Penny now has the privileged role of teaching children how to meditate through the Australian branch of the World Community for Christian Meditation.

The community’s mission is to share the spiritual fruits of meditation in a Christian tradition, as passed on to their founder, the late Fr John Main, who developed a way of praying with a mantra from his experience with an Indian spiritual guru and through studying the writings of St John Cassian.

Christian meditation

Fr John’s vision of the community is now under the leadership of Benedictine Father Laurence Freeman, and both are considered modern experts in Christian meditation.

Around the world, the community organises weekly mediation groups, retreats, annual seminars, and provides access to thousands of different resources for people wanting to learn more about this form of prayer. But their primary focus is on meditating.

Penny explains that meditation is not a relaxation technique, and is fundamentally different to the popular practice of mindfulness, though the benefits are similar.

‘Mindfulness is a very valuable secular practice and in fact Fr Laurence says mindfulness takes us to the doorway but meditation takes us within’, Penny says.

‘For Christians, to use a practice which places some emphasis on your body, paying attention on your body, is a great way to start, but we want to take the attention off ourself and place the attention, where we do with prayer, on the Mystery.’

And it’s young people, especially children, who can teach adults how to do this best.

Level praying field

‘I call children the level praying field – no one’s better at it, no one’s quicker’, Penny says.

‘The practice of Christian meditation is in fact a return to childlikeness. It is just that return to simplicity because meditation uncomplicates and takes us back to a way of being that is.’

Because of this, Penny’s approach to teaching children meditation is also uncomplicated. While her community offers ample resources to teach meditation, she doesn’t believe children need lectures, videos, or classes to meditate well. She simply sits with the children and prays.

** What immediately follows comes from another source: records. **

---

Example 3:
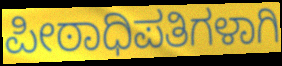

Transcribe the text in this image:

ಪೀಠಾಧಿಪತಿಗಳಾಗಿ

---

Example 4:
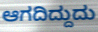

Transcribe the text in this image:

ಆಗದಿದ್ದುದು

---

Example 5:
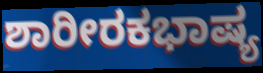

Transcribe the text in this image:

ಶಾರೀರಕಭಾಷ್ಯ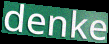
denke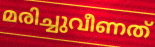
മരിച്ചുവീണത്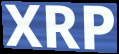
XRP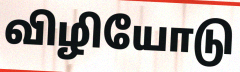
விழியோடு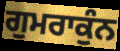
ਗੁਮਰਾਕੁੰਨ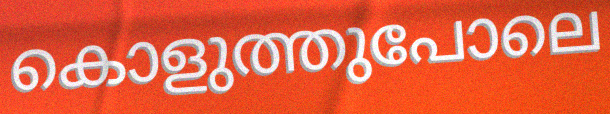
കൊളുത്തുപോലെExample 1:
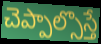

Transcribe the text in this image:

చెప్పాల్సొస్తే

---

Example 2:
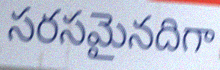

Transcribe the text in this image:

సరసమైనదిగా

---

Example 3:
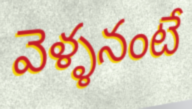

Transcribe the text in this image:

వెళ్ళనంటే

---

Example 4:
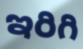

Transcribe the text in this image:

ఇరిగి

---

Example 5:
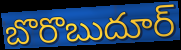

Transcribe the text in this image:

బొరొబుదూర్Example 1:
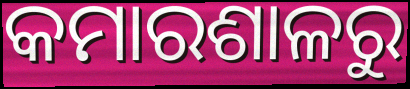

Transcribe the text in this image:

କମାରଶାଳରୁ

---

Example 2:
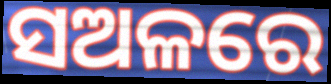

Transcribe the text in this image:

ସଅଳରେ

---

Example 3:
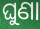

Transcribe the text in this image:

ଘୁଣା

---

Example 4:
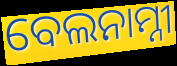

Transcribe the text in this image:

ବେଲନାମ୍ନୀ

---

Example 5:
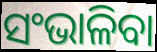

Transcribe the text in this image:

ସଂଭାଳିବା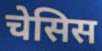
चेसिसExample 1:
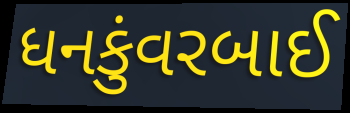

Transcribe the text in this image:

ધનકુંવરબાઈ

‘This is a tradition that is passed on orally’, Penny explains. ‘The human resource is the most important thing. You need to tell them how to do it and in our community it is prayer without words, thoughts and images. You say, “We sit still, we close our eyes, and we say our prayer word, maranatha”. Children as young as two can say it.’

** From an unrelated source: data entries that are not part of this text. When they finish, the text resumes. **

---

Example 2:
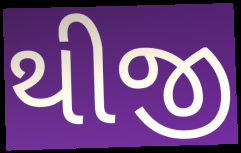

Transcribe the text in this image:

થીજી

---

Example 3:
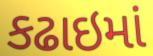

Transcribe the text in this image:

કઢાઇમાં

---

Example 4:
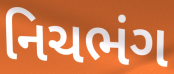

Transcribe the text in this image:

નિચભંગ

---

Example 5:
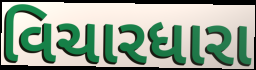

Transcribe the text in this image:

વિચારધારાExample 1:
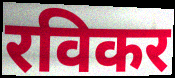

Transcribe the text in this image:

रविकर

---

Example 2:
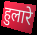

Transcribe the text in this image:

हुलारे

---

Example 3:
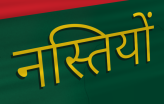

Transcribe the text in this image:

नस्तियों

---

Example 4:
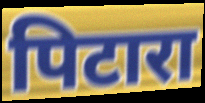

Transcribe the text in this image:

पिटारा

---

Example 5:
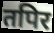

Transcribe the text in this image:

तपिरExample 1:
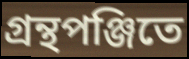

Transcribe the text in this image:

গ্রন্থপঞ্জিতে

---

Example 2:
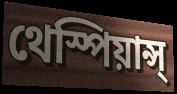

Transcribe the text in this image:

থেস্পিয়ান্স্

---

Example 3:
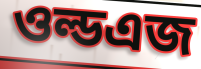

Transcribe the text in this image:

ওল্ডএজ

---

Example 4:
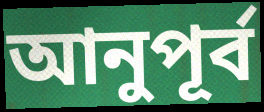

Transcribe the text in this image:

আনুপূর্ব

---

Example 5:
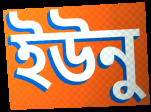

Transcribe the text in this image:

ইউনুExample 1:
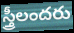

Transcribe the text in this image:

స్త్రీలందరు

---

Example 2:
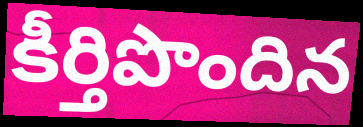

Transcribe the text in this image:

కీర్తిపొందిన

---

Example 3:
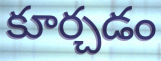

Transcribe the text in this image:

కూర్చడం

She also encourages teachers to approach meditation in the classroom with the same simplicity, and says that meditation is not an activity that requires evaluation.

‘For teachers, not to evaluate and not to judge and not to give stars, this is the biggest hurdle’, Penny says. ‘A little boy in Canada said, “We meditate, and then we do maths” – you do it and you get up and do the next thing.

No KPIs

‘Let go of key performance indicators (KPIs) and the way we do things and sit with the children and give them the opportunity. Then don’t ask them about how it went. Meditate, then do maths.’

Principals and teachers who have reached out to WCCM Australia

are seeing the fruits of Christian meditation too.

‘Something changes in the playground, in the school. After meditation, a child will say, “I feel a bit kinder”, or “that person isn’t so annoying”. 

‘We’re not out to change the world but hopefully the world can change in one generation if we can get every nine year old to change; that’s what the Dalai Lama said.’

And the children Penny wants to see changing the most? Her 10-going-on-11 grandchildren.

‘If that’s the last thing my grand-children ever see of me - sitting still, praying – I’m happy’, Penny says.